(Dataset entries):
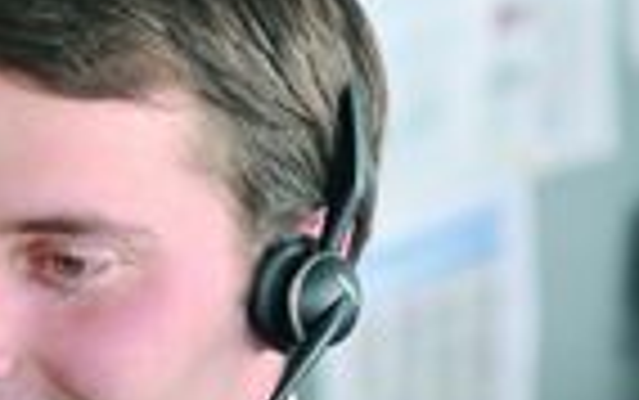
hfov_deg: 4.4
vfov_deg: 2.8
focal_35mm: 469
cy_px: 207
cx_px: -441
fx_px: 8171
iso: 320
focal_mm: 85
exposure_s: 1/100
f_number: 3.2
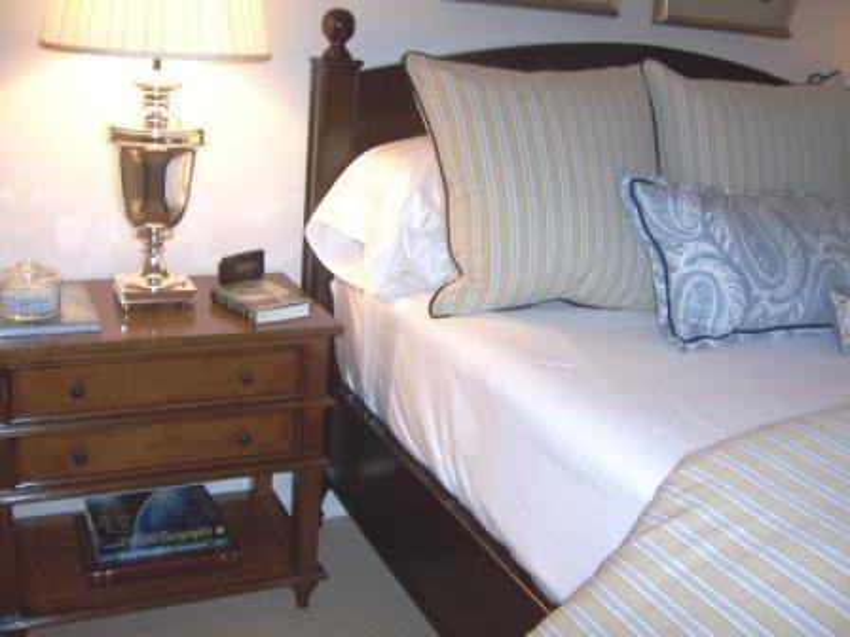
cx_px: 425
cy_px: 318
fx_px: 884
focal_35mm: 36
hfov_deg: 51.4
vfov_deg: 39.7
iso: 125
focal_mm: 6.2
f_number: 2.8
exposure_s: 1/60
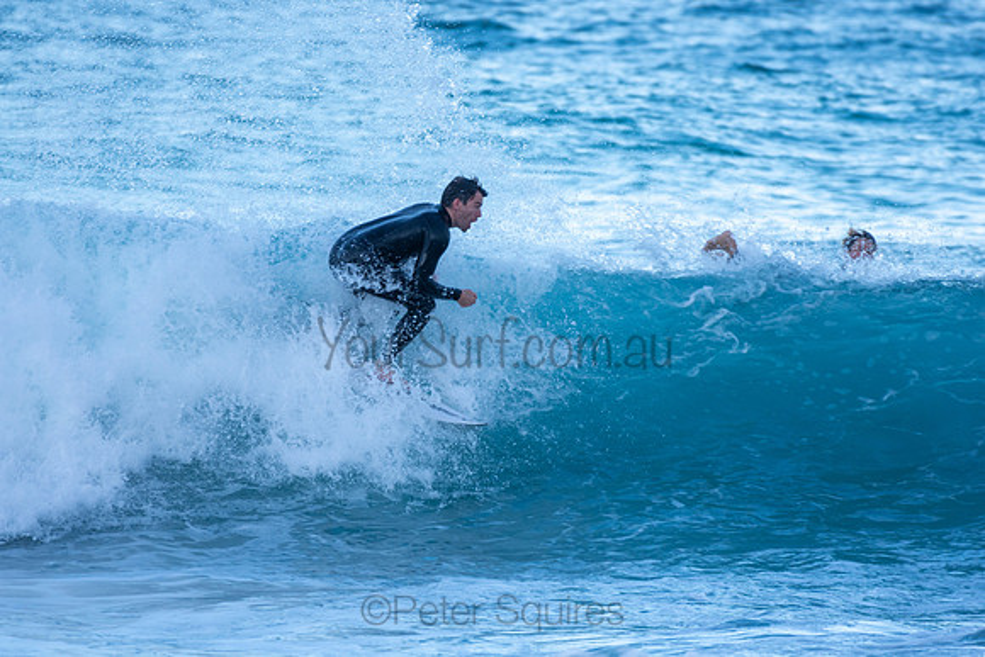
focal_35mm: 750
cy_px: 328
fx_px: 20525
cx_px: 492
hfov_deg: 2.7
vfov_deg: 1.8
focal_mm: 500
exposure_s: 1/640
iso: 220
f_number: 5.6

(ASSIGNED TASK): When you write out the data, keep every line exact and drop the pictures.

(RESPONSE TO THIS EXERCISE):
hfov_deg: 4.4
vfov_deg: 2.8
focal_35mm: 469
cy_px: 207
cx_px: -441
fx_px: 8171
iso: 320
focal_mm: 85
exposure_s: 1/100
f_number: 3.2
cx_px: 425
cy_px: 318
fx_px: 884
focal_35mm: 36
hfov_deg: 51.4
vfov_deg: 39.7
iso: 125
focal_mm: 6.2
f_number: 2.8
exposure_s: 1/60
focal_35mm: 750
cy_px: 328
fx_px: 20525
cx_px: 492
hfov_deg: 2.7
vfov_deg: 1.8
focal_mm: 500
exposure_s: 1/640
iso: 220
f_number: 5.6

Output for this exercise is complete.